Idealnya apa yang didapatkan dan dilaksanakan para jemaah haji di Tanah Suci selama 40 hari itu bisa diterapkan pula di tanah air. Mereka idealnya bisa mengimplementasikan hasil "diklat" di Tanah Suci itu dalam kehidupan sehari-hari pasca mereka kembali dari sana.
Para jemaah haji atau siapa pun, ketika berada di Tanah Suci bersikap dan memiliki sifat yang baik itu merupakan sesuatu yang wajar. Sebab waktu dan tempat, juga situasi dan kondisi sangat memungkin dan kondusif.
Ibaratnya seperti orang bersikap dan berbuat baik ketika berada di tempat ibadah, seperti di masjid misalnya, itu merupakan sesuatu yang wajar adanya.
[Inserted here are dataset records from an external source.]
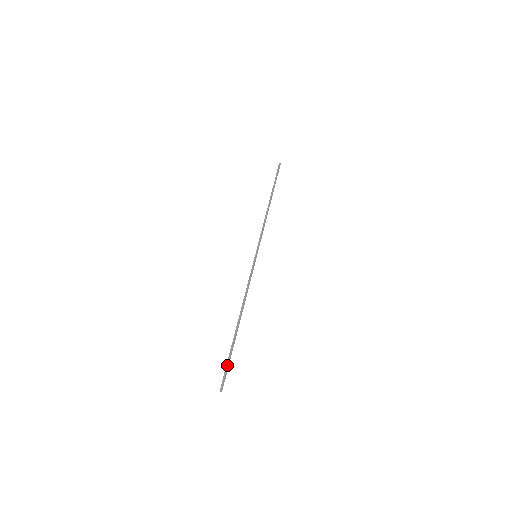
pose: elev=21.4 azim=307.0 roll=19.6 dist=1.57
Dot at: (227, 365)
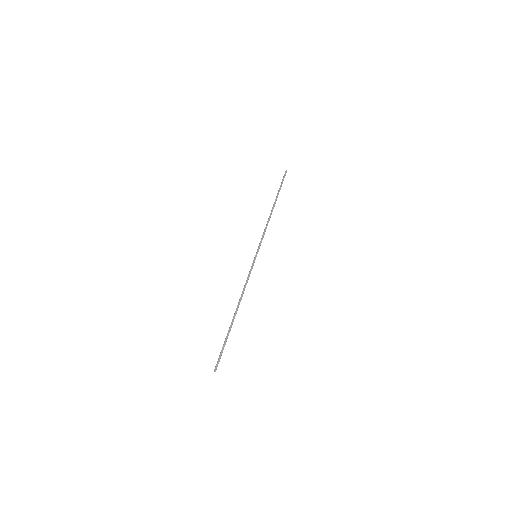
Dot at: (221, 350)
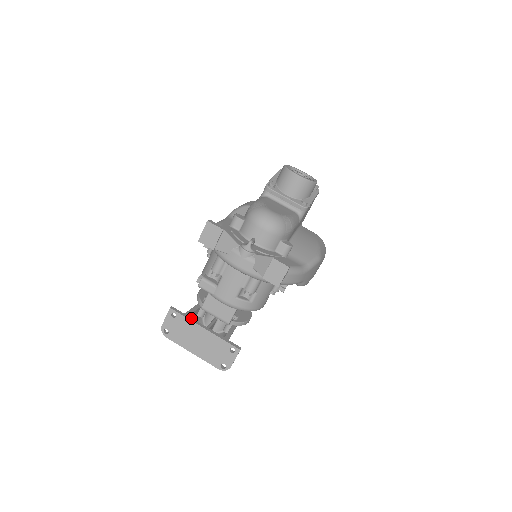
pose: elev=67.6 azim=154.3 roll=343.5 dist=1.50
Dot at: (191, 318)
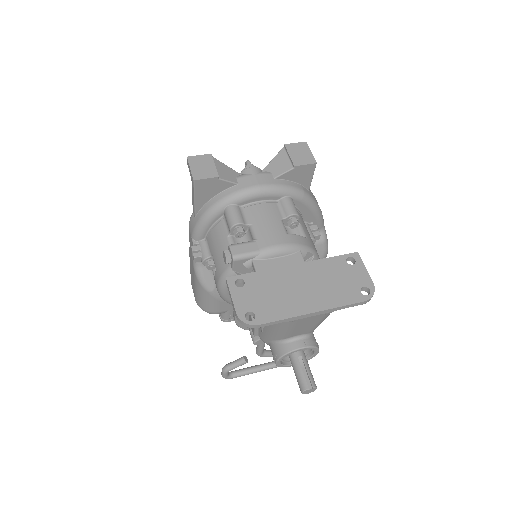
Dot at: (264, 273)
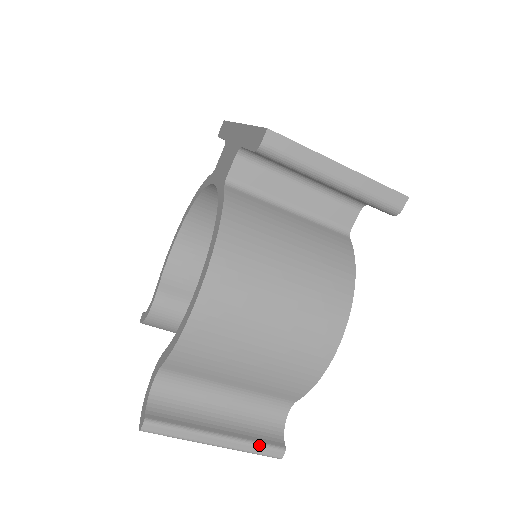
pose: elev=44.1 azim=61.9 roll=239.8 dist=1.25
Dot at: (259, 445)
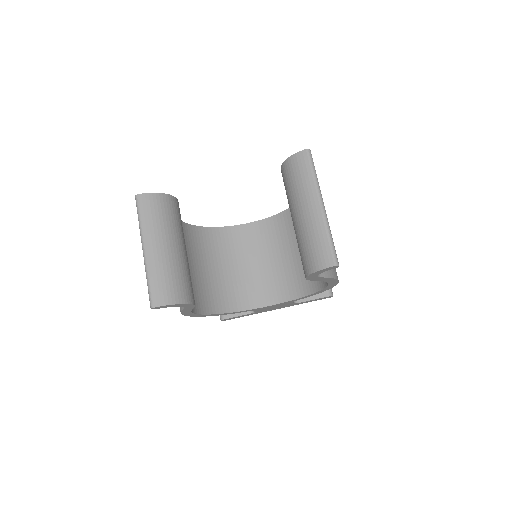
Dot at: occluded
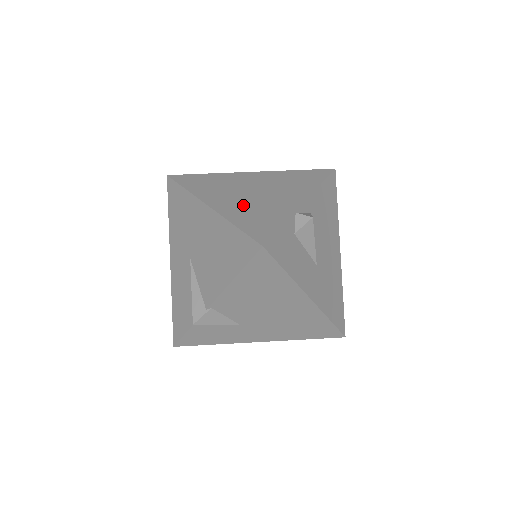
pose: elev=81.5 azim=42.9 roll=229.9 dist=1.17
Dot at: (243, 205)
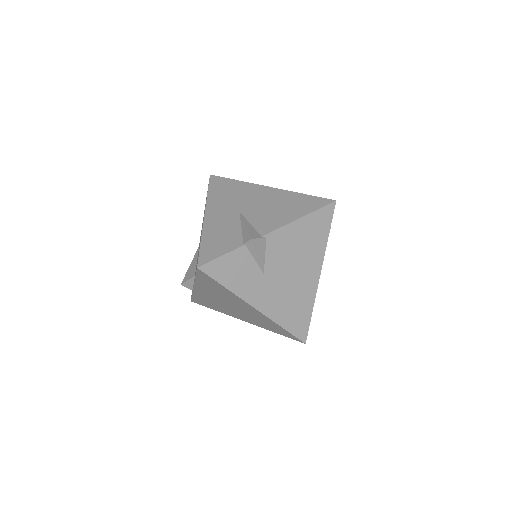
Dot at: occluded
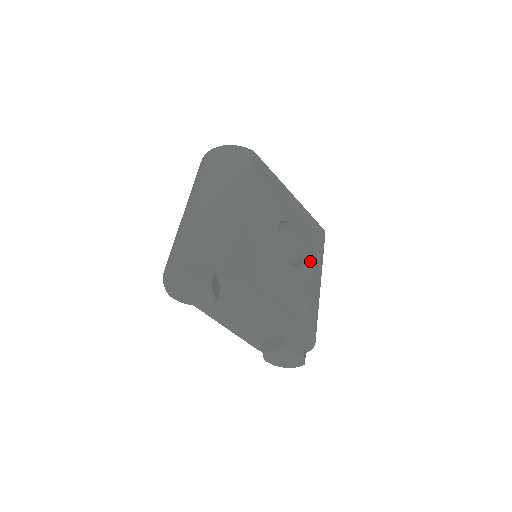
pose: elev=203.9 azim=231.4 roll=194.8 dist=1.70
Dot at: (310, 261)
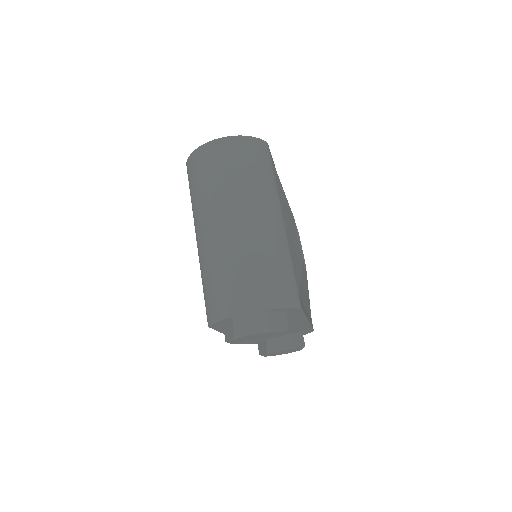
Dot at: occluded
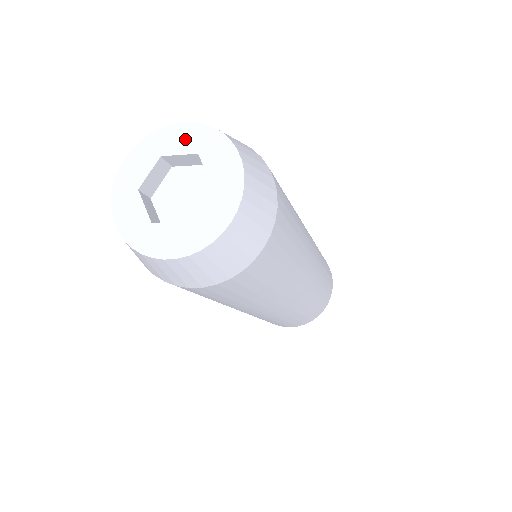
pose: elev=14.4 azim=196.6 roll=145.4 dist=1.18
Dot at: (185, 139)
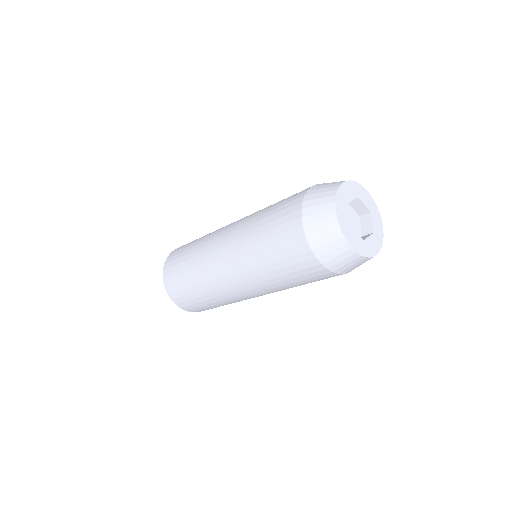
Dot at: (367, 200)
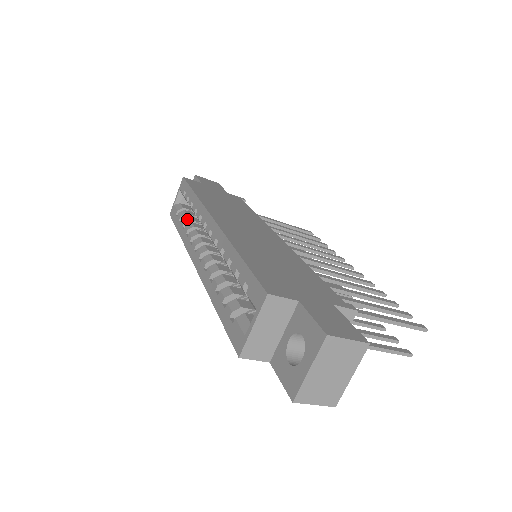
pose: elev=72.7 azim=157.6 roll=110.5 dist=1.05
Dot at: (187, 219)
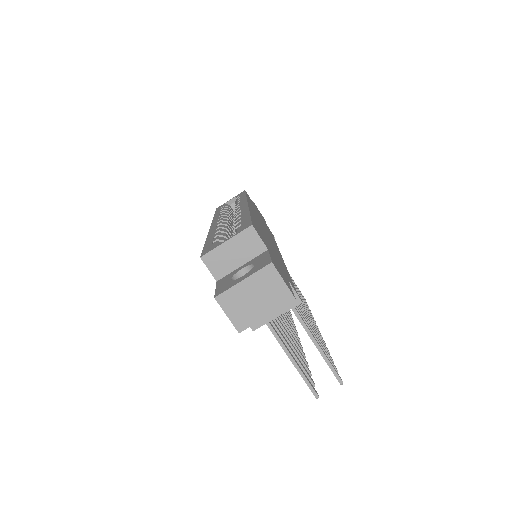
Dot at: (227, 210)
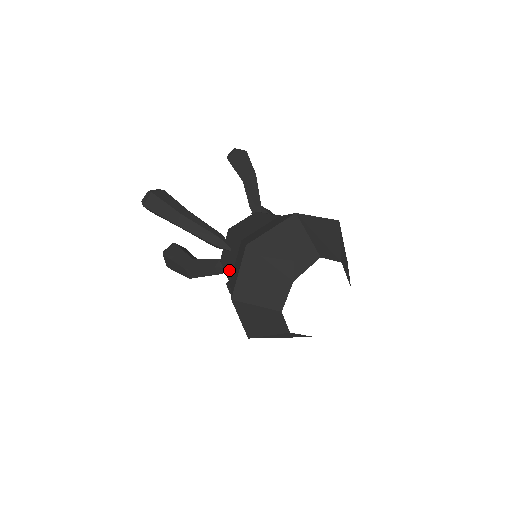
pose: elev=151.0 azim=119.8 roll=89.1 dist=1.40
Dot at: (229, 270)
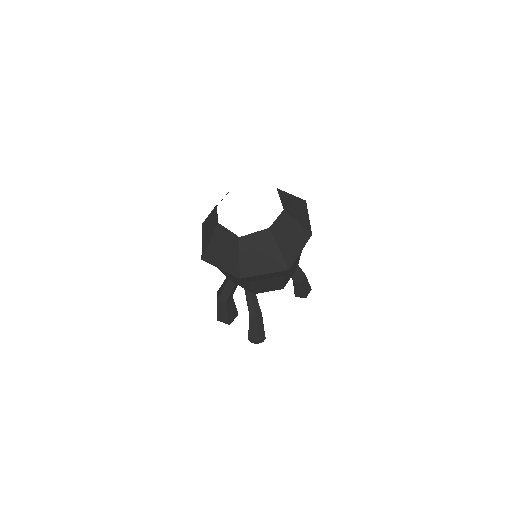
Dot at: occluded
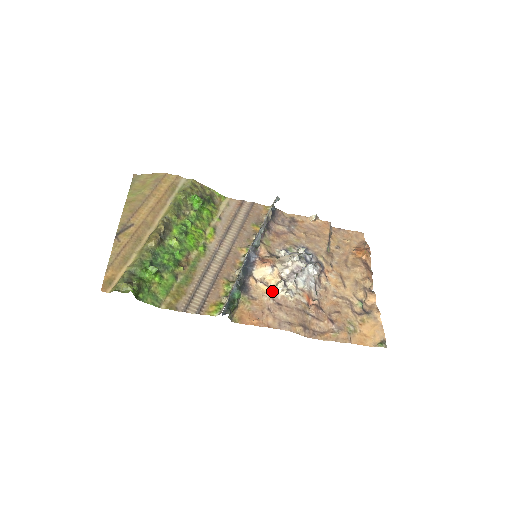
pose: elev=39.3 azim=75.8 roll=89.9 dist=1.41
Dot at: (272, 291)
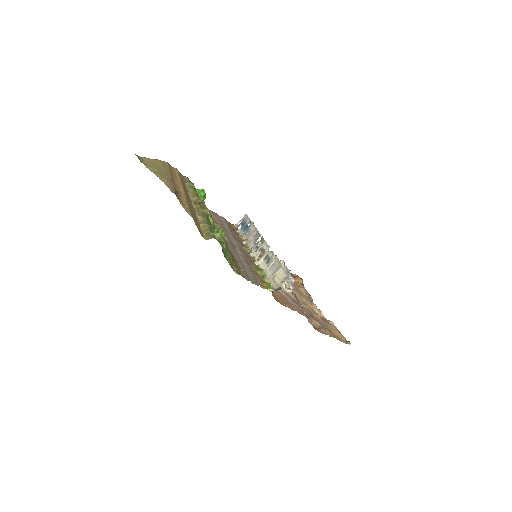
Dot at: (280, 286)
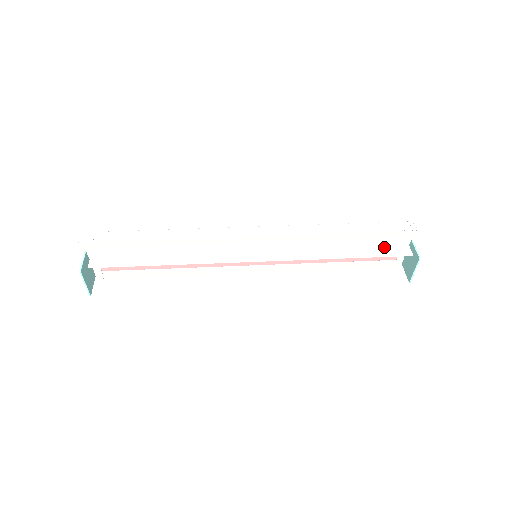
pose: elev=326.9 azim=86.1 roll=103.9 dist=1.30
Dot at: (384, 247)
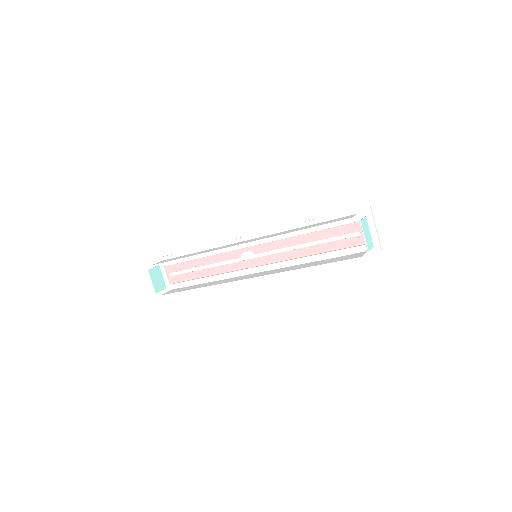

Sebab masjid memang tempat orang melakukan kebaikan.
Tantangan sesungguhnya adalah justru ketika orang berada di luar masjid. Apakah masih bisa tetap bersikap dan berbuat baik?
Nah para jemaah haji pun demikian. Tantangan sesungguhnya adalah justru ketika mereka sudah kembali dari Tanah Suci ke tanah air. Apakah mereka bisa kontinyu terus melakukan kebaikan-kebaikan dan masih memiliki sikap dan sifat yang terkandung dalam nilai-nilai ibadah haji?
Seandainya para jemaah haji bisa konsisten dan kontinyu terus melakukan kebaikan-kebaikan dan terus memiliki sikap dan sifat sebagaimana terkandung dalam nilai-nilai ibadah haji, hal itu merupakan sesuatu yang hebat dan luar biasa. Berarti ibadah haji yang dilaksanakannya bisa masuk kategori "mabrur". Insya Allah.